It’s a bit ironic that the “champion of democracy” resembles those statues of Lenin that used to mark town squares across the old Soviet Union. Visitors to Oolitic, Indiana are greeted by one such heroic bare-chested figure, fists clenched and cape flying.
The ten-foot boxer who guards the city’s Main Street is a limestone representation of Joe Palooka, a comic strip character created in 1928 by Ham Fisher. Over time, as the column became widely syndicated, Palooka evolved from a teenager who put bullies in their place to a boxing champion who enlisted in the Army during World War 2.
In 1948, Indiana’s limestone industry commemorated its centennial with a sculpture of the popular patriot. Veteran limestone carvers Harry Easton and George “Red” Hitchcock got the commission.
The latter, apparently, was none too pleased with the choice of subject. “He wanted to do a real person,” his daughter recalled.
A longtime Bedford resident, Hitchcock had worked on limestone projects regionally and across the country, including serving as the foreman of carving on the National Archives Building in Washington, D.C. during its construction in the 1930s.
The Joe Palooka monument was dedicated at a ceremony attended by 4500, including Palooka’s creator Ham Fisher, who referenced the sculpture in his strip.
First installed in Indiana Limestone’s Dickinson Park, between Bedford and Oolitic, the ten-ton sculpture endured a series of transfers after persistent vandalism.

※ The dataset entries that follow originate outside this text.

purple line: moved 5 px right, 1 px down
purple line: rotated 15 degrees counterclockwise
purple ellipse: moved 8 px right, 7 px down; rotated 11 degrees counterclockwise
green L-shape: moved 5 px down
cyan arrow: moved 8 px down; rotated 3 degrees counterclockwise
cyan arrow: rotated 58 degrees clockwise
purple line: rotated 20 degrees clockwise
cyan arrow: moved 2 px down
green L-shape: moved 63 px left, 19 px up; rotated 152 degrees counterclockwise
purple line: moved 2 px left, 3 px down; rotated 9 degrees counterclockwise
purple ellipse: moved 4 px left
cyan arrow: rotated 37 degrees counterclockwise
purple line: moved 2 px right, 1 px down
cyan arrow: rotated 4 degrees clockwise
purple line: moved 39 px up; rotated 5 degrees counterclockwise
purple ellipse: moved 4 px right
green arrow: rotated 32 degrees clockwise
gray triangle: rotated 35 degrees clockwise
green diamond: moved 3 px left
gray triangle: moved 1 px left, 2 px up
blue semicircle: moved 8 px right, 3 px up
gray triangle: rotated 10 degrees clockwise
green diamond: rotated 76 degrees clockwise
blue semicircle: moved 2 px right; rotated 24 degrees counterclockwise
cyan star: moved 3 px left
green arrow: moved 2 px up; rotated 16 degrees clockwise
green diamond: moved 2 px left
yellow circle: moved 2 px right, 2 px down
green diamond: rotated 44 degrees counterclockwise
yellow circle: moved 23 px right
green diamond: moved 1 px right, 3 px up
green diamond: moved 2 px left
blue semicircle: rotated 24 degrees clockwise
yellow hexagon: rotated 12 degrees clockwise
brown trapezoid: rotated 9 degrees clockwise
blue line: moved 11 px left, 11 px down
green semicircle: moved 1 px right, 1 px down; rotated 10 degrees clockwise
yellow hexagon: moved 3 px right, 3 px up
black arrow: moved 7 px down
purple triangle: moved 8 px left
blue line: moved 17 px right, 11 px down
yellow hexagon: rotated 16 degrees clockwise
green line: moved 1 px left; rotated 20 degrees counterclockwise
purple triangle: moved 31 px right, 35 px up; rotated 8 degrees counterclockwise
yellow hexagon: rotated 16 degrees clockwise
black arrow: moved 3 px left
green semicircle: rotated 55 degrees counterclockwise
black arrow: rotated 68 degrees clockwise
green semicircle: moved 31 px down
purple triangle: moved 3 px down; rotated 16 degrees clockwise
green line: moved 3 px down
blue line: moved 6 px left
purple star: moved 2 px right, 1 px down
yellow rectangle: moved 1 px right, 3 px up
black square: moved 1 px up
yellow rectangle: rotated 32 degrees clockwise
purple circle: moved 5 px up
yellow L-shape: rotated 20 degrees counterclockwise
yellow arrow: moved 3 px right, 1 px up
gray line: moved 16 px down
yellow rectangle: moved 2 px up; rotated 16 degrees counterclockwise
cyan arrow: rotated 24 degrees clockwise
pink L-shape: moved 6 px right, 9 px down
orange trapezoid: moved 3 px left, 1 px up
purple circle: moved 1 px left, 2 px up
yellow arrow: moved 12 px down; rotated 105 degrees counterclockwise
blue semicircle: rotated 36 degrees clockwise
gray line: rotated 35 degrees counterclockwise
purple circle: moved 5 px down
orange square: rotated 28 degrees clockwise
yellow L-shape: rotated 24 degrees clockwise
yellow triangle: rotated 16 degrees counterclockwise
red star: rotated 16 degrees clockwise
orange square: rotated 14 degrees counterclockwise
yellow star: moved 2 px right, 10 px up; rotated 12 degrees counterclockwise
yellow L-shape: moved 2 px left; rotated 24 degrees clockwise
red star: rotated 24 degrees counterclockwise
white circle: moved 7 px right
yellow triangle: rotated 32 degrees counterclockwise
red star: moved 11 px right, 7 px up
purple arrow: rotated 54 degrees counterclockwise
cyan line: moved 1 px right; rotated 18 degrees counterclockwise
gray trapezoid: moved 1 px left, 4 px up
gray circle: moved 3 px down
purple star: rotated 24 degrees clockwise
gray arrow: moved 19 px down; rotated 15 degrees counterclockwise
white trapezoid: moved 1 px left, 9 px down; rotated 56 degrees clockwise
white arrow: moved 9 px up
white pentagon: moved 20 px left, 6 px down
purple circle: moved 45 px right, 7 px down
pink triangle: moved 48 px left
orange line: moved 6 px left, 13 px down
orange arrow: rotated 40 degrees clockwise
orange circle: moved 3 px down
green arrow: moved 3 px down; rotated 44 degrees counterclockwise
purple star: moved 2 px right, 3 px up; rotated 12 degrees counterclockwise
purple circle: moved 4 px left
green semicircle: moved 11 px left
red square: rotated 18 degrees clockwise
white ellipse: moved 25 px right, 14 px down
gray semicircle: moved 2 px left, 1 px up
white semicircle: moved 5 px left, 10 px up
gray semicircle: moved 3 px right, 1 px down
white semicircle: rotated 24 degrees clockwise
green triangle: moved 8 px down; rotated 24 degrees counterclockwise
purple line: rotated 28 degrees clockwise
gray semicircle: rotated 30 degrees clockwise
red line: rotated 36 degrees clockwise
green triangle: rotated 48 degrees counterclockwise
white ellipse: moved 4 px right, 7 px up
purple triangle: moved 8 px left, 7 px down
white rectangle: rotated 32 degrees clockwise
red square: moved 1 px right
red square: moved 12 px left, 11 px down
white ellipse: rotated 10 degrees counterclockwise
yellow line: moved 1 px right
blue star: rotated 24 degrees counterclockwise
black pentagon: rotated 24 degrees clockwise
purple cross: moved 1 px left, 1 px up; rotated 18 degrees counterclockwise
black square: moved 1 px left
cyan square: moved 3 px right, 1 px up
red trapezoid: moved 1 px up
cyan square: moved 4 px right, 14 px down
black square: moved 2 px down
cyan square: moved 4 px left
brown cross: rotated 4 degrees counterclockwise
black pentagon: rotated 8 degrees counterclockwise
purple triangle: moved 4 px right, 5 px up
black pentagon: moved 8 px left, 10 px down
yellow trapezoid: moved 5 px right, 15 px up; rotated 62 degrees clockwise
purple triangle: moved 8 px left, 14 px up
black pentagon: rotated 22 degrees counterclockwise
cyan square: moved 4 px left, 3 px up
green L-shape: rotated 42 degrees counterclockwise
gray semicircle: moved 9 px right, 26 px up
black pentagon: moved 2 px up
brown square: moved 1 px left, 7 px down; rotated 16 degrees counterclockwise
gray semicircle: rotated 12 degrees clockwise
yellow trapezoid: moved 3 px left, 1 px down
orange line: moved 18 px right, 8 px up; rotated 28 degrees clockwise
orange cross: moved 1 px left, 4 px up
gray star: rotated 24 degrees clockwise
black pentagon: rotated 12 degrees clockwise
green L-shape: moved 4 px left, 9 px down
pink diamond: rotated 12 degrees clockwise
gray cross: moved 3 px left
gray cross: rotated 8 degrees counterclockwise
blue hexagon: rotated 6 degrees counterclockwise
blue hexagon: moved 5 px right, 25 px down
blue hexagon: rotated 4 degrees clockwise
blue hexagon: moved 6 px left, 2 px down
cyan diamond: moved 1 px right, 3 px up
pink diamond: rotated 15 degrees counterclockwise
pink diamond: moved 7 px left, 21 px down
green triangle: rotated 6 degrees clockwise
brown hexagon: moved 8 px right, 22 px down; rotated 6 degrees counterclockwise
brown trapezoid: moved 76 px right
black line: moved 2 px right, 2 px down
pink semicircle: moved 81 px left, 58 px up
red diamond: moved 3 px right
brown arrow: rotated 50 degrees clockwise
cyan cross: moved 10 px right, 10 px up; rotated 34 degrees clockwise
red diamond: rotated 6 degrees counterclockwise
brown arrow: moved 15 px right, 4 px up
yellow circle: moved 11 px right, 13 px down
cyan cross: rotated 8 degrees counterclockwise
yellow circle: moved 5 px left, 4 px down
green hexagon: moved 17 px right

The Kiwanis Club funded the sculpture’s restoration—repairing Joe’s nose and an ear, and filling bullet holes—and moved the prizefighter to Oolitic in 1984, the same year Ham Fisher’s comic strip was retired. A plaque at the sculpture’s base calls it “a cornerstone of freedom.”
Sources include:
Jessica Gall Myrick, “Carved in Time” and Jackie Sheckler Finch, “The Ballad of Joe Palooka” in Homes and Lifestyles of South-Central Indiana, December 2010, Vol 7, No. 2, pp. 51-57.